12. GDPR Compliance

Chapter 12 of 16 · 15 min

The EU General Data Protection Regulation applies to local AI deployments if the system processes data of EU residents, regardless of where the deployment is physically located. Compliance requires understanding what data you collect, how you process it, and what rights individuals have.

GDPR applies to AI systems that:

  • Process data of EU residents (employees, customers, website visitors)
  • Offer goods or services to EU residents
  • Monitor behavior of EU residents

Key GDPR requirements for AI:

Lawful basis (Article 6): You need a valid legal basis for processing. For AI processing, common bases are: consent, contract performance, legitimate interest, or legal obligation. Document which basis applies to each processing activity.

Data minimization (Article 5): Collect only data necessary for the purpose. For AI, this means: don't store prompts longer than needed, don't retain conversation logs indefinitely, and don't use personal data in training unless explicitly permitted.

Purpose limitation (Article 5): Use data only for the stated purpose.
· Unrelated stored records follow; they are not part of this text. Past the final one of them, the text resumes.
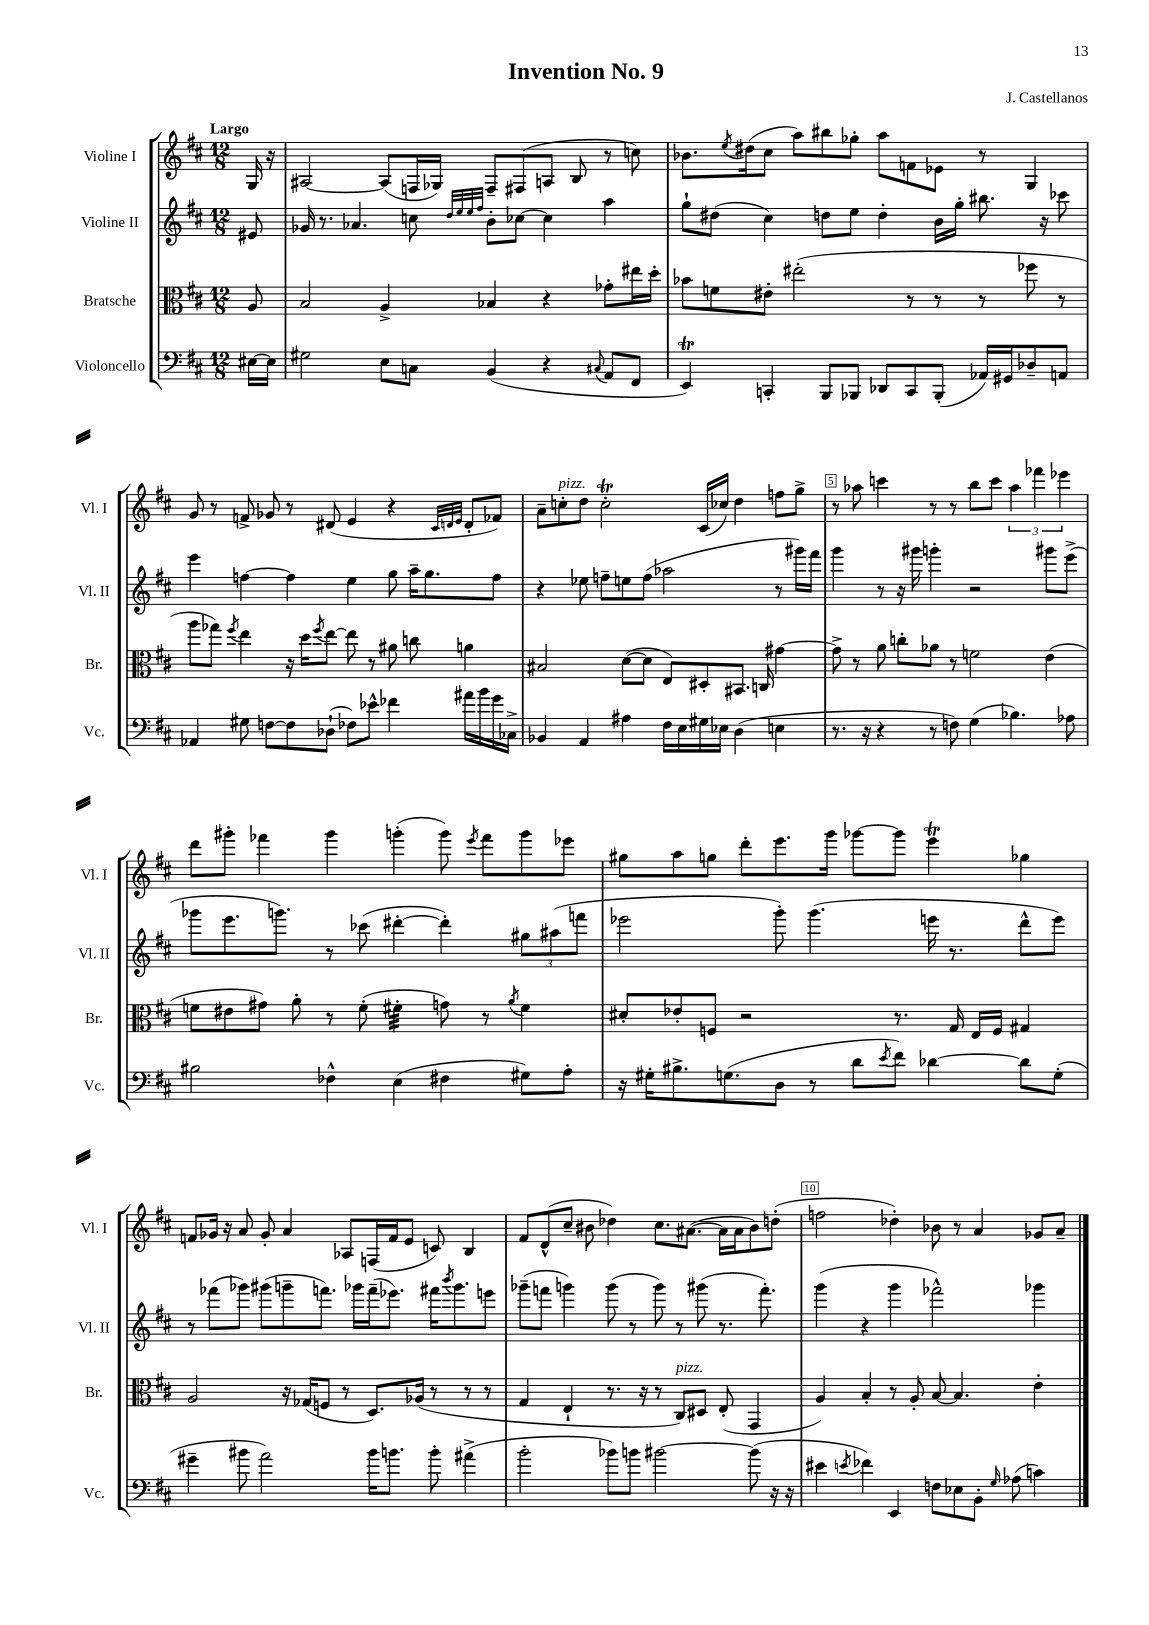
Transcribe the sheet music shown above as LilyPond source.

\header { title = "Invention No. 9" composer = "J. Castellanos" }
<<
\new StaffGroup <<
\new Staff = "s0" \with { instrumentName = "Violine I" shortInstrumentName = "Vl. I" } {
    \clef treble \key d \major \numericTimeSignature \time 12/8 \partial 8 \tempo "Largo"
    g16 r16 |
    ais2~ ais8( f16 ges16) f8-- fis8( a8 b8 r8 c''8) |
    bes'8. \acciaccatura { e''8 } dis''16( cis''8 a''8) bis''8 ges''8-. a''8 f'8 ees'8 r8 g4 |
    g'8 r8 f'8-> ges'8 r8 dis'8( e'4 r4 \grace { cis'32 d'32 e'32 } d'8-. fes'8) |
    a'8-- c''8-.^\markup { \italic "pizz." } d''8 c''2-.\trill cis'16( ces''16) d''4 f''8 g''8-> |
    r8 aes''8 c'''4 r8 r8 b''8 c'''8 \tuplet 3/2 { aes''4 fes'''4 ees'''4 } |
    d'''8 gis'''8-. fes'''4 gis'''4 g'''4-.( g'''8) \acciaccatura { e'''8 } fes'''8 g'''8 ees'''8 |
    gis''8 a''8 g''8 d'''8-. e'''8. g'''16 ges'''8~ ges'''8 e'''4\trill ges''4 |
    f'8 ges'16 r16 a'8 ges'8-. a'4 aes8 f16( f'16 e'8 c'8) b4 |
    fis'8 d'8-^( cis''8-- bis'8 des''4) cis''8. ais'8.~( ais'16 ais'16 bis'8) d''8-.( |
    f''2 des''4-.) bes'8 r8 a'4 ges'8 a'8-- \bar "|." |
}
\new Staff = "s1" \with { instrumentName = "Violine II" shortInstrumentName = "Vl. II" } {
    \clef treble \key d \major \numericTimeSignature \time 12/8 \partial 8
    eis'8 |
    ges'16 r8. aes'4. c''8 \grace { d''32 e''32 e''32 fis''32 } b'8-. ces''8~ ces''4 a''4 |
    g''8-! dis''8( cis''4) d''8 e''8 d''4-. b'16 g''16-. bis''8. r16 ces'''8 |
    e'''4 f''4~ f''4 e''4 g''8 a''16-- g''8. f''8 |
    r4 ees''8 f''8-- e''8 f''8( aes''2 r8 gis'''16) fis'''16 |
    g'''4 r8 r16 gis'''16 g'''4-. r2 gis'''8 e'''8->( |
    ges'''8 e'''8. g'''8.) r8 ces'''8( dis'''4~-. dis'''4-.) \tuplet 3/2 { gis''8 ais''8( f'''8 } |
    ees'''2 g'''8-.) g'''4.( e'''16 r8. d'''8-^ e'''8) |
    r8 fes'''8( ges'''8) gis'''8( g'''8-- f'''8.) ges'''16 f'''16--( ees'''8.) fis'''16 \acciaccatura { b'''8 } ges'''8. e'''8 |
    ges'''8--( f'''8 g'''4) g'''8( r8 g'''8) r8 gis'''8( r8. f'''8.-.) |
    g'''4( r4 g'''4 fes'''2-^) ges'''4 \bar "|." |
}
\new Staff = "s2" \with { instrumentName = "Bratsche" shortInstrumentName = "Br." } {
    \clef alto \key d \major \numericTimeSignature \time 12/8 \partial 8
    a8 |
    b2 a4-> bes4 r4 ges'8-. eis''16 d''16-. |
    bes'8 f'8 eis'8-. eis''2-.( r8 r8 r8 fes''8 r8 |
    a''8 ges''8) \acciaccatura { fis''8 } e''4 r16 d''16 \acciaccatura { fis''8 } e''8~ e''8 r8 ais'8 c''8 a'4 |
    bis2 d'8~( d'8 e8) dis8-. bis,8. c16 gis'4~ |
    gis'8-> r8 a'8 c''8-. aes'8 r8 f'2 e'4( |
    f'8 eis'8 gis'8) a'8-. r8 f'8-.( fis'4:32-. g'8) r8 \acciaccatura { a'8 } fis'4 |
    dis'8-. ees'8-. f8 r2 r8. g16 e16 f16 gis4 |
    a2 r16 ges16( f8 r8 d8.) aes16( r8 r8 r8 |
    g4 e4-! r8. r16 r8 cis8^\markup { \italic "pizz." }) dis8 e8-.( g,4 |
    a4) b4-. r8 a8-. b8~ b4. e'4-. \bar "|." |
}
\new Staff = "s3" \with { instrumentName = "Violoncello" shortInstrumentName = "Vc." } {
    \clef bass \key d \major \numericTimeSignature \time 12/8 \partial 8
    eis16~ eis16 |
    gis2 e8 c8 b,4( r4 \appoggiatura { cis8 } a,8 fis,8 |
    e,4\trill) c,4-. b,,8 bes,,8 des,8 c,8 bes,,8-.( aes,16) gis,16 des8-- a,8 |
    aes,4 gis8 f8~ f8 des8-!( fes8) ees'8-^ fes'4 ais'16 b'16 g'16 ces16-> |
    bes,4 a,4 ais4 fis16 e16 gis16 ees16 d4( e4 |
    r8. r16 r4 r8 f8) g4( bes4.) aes8 |
    bis2 fes4-^ e4( fis4 gis8) a8-. |
    r16 gis16-. bis8.-> g8.( d8 r8 d'8 \acciaccatura { e'8 } fis'8) des'4~ des'8 g8-.( |
    gis'4-- bis'8 a'2) bis'16 b'8. b'8-. ais'4->( |
    b'2-. bes'8) b'8 bis'2~ bis'8( r16 r16 |
    eis'4 \acciaccatura { e'8 } fes'4) e,4 f8 ees8 b,8-. \grace { g16 } aes8( c'4) \bar "|." |
}
>>
>>
\layout { \context { \Score \override BarNumber.break-visibility = ##(#f #t #t) barNumberVisibility = #(every-nth-bar-number-visible 5) \override BarNumber.stencil = #(make-stencil-boxer 0.1 0.3 ly:text-interface::print) } }
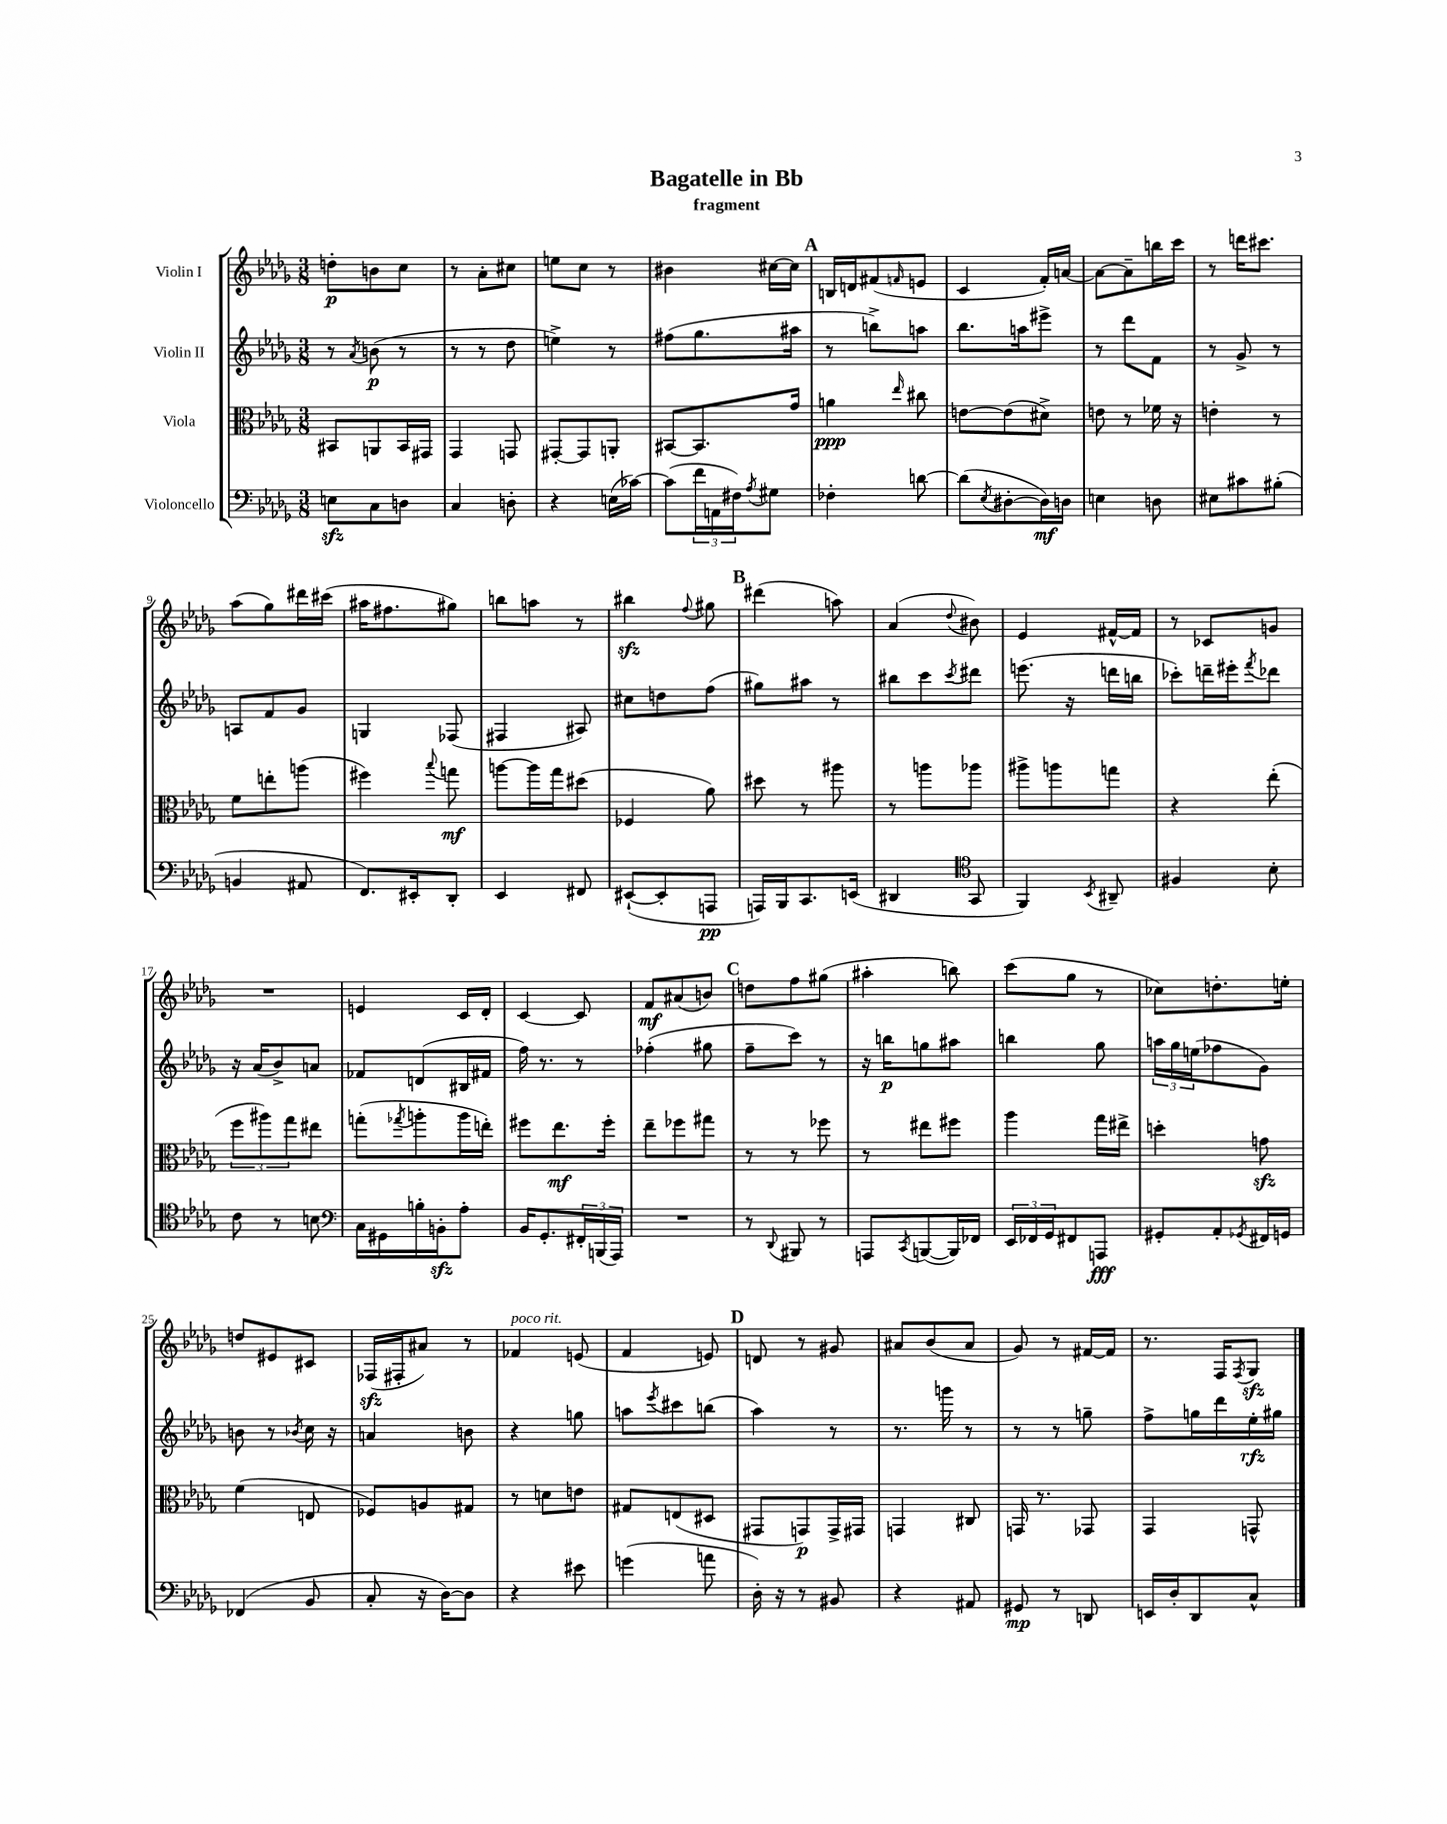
\header { title = "Bagatelle in Bb" subtitle = "fragment" }
<<
\new StaffGroup <<
\new Staff = "s0" \with { instrumentName = "Violin I" } {
    \clef treble \key des \major \numericTimeSignature \time 3/8
    d''8-.\p b'8 c''8 |
    r8 aes'8-. cis''8 |
    e''8 c''8 r8 |
    bis'4 cis''16~ cis''16 |
    \mark \markup { \bold "A" } b16 d'16 fis'8( \grace { f'16 } e'8 |
    c'4 f'16-.) a'16~ |
    a'8~ a'8-- b''16 c'''16 |
    r8 d'''16 cis'''8. |
    aes''8( ges''8) dis'''16 cis'''16( |
    ais''16 fis''8. gis''8) |
    b''8 a''8 r8 |
    bis''4\sfz \appoggiatura { f''8 } gis''8 |
    \mark \markup { \bold "B" } dis'''4( a''8) |
    aes'4( \appoggiatura { des''8 } bis'8) |
    ees'4 fis'16~-^ fis'16 |
    r8 ces'8 g'8 |
    R4. |
    e'4 c'16 des'16-. |
    c'4~ c'8 |
    f'8\mf ais'8( b'8) |
    \mark \markup { \bold "C" } d''8 f''8 gis''8( |
    ais''4-. b''8) |
    c'''8( ges''8 r8 |
    ces''8) d''8.-. e''16-. |
    d''8 eis'8 cis'8 |
    fes16\sfz( fis16-. ais'8) r8 |
    fes'4^\markup { \italic "poco rit." } e'8( |
    f'4 e'8) |
    \mark \markup { \bold "D" } d'8 r8 gis'8 |
    ais'8 bes'8( ais'8 |
    ges'8) r8 fis'16~ fis'16 |
    r8. f16 \acciaccatura { f8 } ges8\sfz \bar "|." |
}
\new Staff = "s1" \with { instrumentName = "Violin II" } {
    \clef treble \key des \major \numericTimeSignature \time 3/8
    r8 \acciaccatura { aes'8 } b'8\p( r8 |
    r8 r8 des''8 |
    e''4->) r8 |
    fis''8( ges''8. ais''16 |
    \mark \markup { \bold "A" } r8 b''8->) a''8 |
    bes''8. a''16 eis'''8-> |
    r8 des'''8 f'8 |
    r8 ges'8-> r8 |
    a8 f'8 ges'8 |
    g4 fes8( |
    fis4 ais8) |
    cis''8 d''8 f''8( |
    \mark \markup { \bold "B" } gis''8) ais''8 r8 |
    bis''8 c'''8 \acciaccatura { c'''8 } dis'''8 |
    e'''8.( r16 d'''16 b''16 |
    ces'''8-.) d'''16-- eis'''16-. \acciaccatura { f'''8 } des'''8 |
    r16 aes'16( bes'8->) a'8 |
    fes'8 d'8( bis16 fis'16 |
    f''16) r8. r8 |
    fes''4-.( gis''8 |
    \mark \markup { \bold "C" } f''8-- c'''8) r8 |
    r16 b''16\p g''8 ais''8 |
    b''4 ges''8 |
    \tuplet 3/2 { a''16 ges''16 e''16( } fes''8 ges'8) |
    b'8 r8 \acciaccatura { bes'8 } c''16 r16 |
    a'4 b'8 |
    r4 g''8 |
    a''8 \acciaccatura { ees'''8 } cis'''8 b''8( |
    \mark \markup { \bold "D" } aes''4) r8 |
    r8. g'''16 r8 |
    r8 r8 g''8-- |
    f''8-> g''16 des'''16 ees''16-.\rfz gis''16 \bar "|." |
}
\new Staff = "s2" \with { instrumentName = "Viola" } {
    \clef alto \key des \major \numericTimeSignature \time 3/8
    bis,8 a,8 bis,16 gis,16 |
    ges,4 g,8 |
    gis,8~-. gis,8 a,8-. |
    bis,8~ bis,8. ges'16 |
    \mark \markup { \bold "A" } a'4\ppp \grace { ees''16 } cis''8 |
    e'8~ e'8( dis'8->) |
    e'8 r8 fes'16 r16 |
    e'4-. r8 |
    f'8 e''8-. a''8( |
    fis''4) \appoggiatura { bes''8 } g''8\mf |
    a''8~ a''16 ges''16 dis''8( |
    fes4 aes'8) |
    \mark \markup { \bold "B" } dis''8 r8 ais''8 |
    r8 a''8 aes''8 |
    ais''8-> a''8 g''8 |
    r4 ees''8-.( |
    \tuplet 3/2 { f''8 ais''8) ges''8 } eis''8 |
    g''8-.( \acciaccatura { ges''8 } a''8-. a''16 e''16-.) |
    fis''8 ees''8.\mf fis''16-. |
    ees''8-- fes''8 gis''8 |
    \mark \markup { \bold "C" } r8 r8 fes''8 |
    r8 eis''8 fis''8 |
    aes''4 ges''16 eis''16-> |
    d''4-. g'8\sfz |
    f'4( e8 |
    fes8) a8 gis8 |
    r8 d'8 e'8 |
    gis8 e8( dis8 |
    \mark \markup { \bold "D" } gis,8 g,8\p) g,16-> gis,16 |
    g,4 cis8 |
    g,16 r8. ges,8 |
    ges,4 g,8-^ \bar "|." |
}
\new Staff = "s3" \with { instrumentName = "Violoncello" } {
    \clef bass \key des \major \numericTimeSignature \time 3/8
    e8\sfz c8 d8 |
    c4 d8-. |
    r4 e16( ces'16~) |
    ces'8( \tuplet 3/2 { f'16 a,16 fis16) } \acciaccatura { aes8 } gis8 |
    \mark \markup { \bold "A" } fes4-. d'8~ |
    d'8( \acciaccatura { ees8 } dis8~-. dis16\mf) d16 |
    e4 d8 |
    eis8 cis'8 bis8-.( |
    b,4 ais,8 |
    f,8.) eis,16-. des,8-. |
    ees,4 fis,8 |
    eis,8~-!( eis,8-. a,,8\pp |
    \mark \markup { \bold "B" } a,,16) bes,,16 c,8. e,16( |
    dis,4 \clef tenor ges,8 |
    f,4) \acciaccatura { bes,8 } ais,8-- |
    fis4 bes8-. |
    c'8 r8 b8 |
    \clef bass c16 gis,16 b16-. b,16-.\sfz aes8-. |
    bes,16 ges,8.-. \tuplet 3/2 { fis,16-. b,,16( aes,,16) } |
    R4. |
    \mark \markup { \bold "C" } r8 \appoggiatura { des,8 } bis,,8 r8 |
    a,,8 \acciaccatura { c,8 } b,,8~( b,,16) fes,16 |
    \tuplet 3/2 { ees,16 fes,16 ges,16 } fis,8 a,,8\fff |
    gis,8-. aes,8-. \acciaccatura { ges,8 } fis,16 g,16 |
    fes,4( bes,8 |
    c8-. r16 des16~) des8 |
    r4 eis'8 |
    g'4( a'8 |
    \mark \markup { \bold "D" } des16-.) r16 r8 bis,8 |
    r4 ais,8 |
    gis,8\mp r8 d,8 |
    e,16 des16-. des,8 c8-^ \bar "|." |
}
>>
>>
If you collect customer queries for support, you cannot later use them to fine-tune models without separate consent.

Right to erasure (Article 17): Individuals can request deletion of their data. This means: you must be able to identify and delete their conversation history, retrieved documents containing their data, and any derived data.

Data protection impact assessment (Article 35): Required for high-risk processing. AI systems making automated decisions, processing sensitive data, or profiling individuals likely require a DPIA.

Implementing GDPR controls:

# Example: Data retention policy enforcement
from datetime import datetime, timedelta

class ConversationStore:
    def __init__(self, retention_days: int = 90):
        self.retention_days = retention_days
    
    def store(self, user_id: str, prompt: str, response: str):
        # Check for personal data and apply retention
        record = {
            "user_id": user_id,
            "prompt": prompt,
            "response": response,
            "created_at": datetime.utcnow(),
            "personal_data": self.contains_personal_data(prompt)
        }
        self.db.insert("conversations", record)
    
    def delete_user_data(self, user_id: str) -> int:
        """GDPR Article 17: Right to erasure"""
        deleted = self.db.delete(
            "conversations",
            where={"user_id": user_id}
        )
        return deleted
    
    def cleanup_old_records(self):
        """Automated retention enforcement"""
        cutoff = datetime.utcnow() - timedelta(days=self.retention_days)
        self.db.delete(
            "conversations",
            where={"created_at": {"<": cutoff}}
        )
EXERCISE

Map your AI data flows: where does data enter, where is it stored, who can access it, and when is it deleted? Identify any flows that lack clear legal basis or retention policies.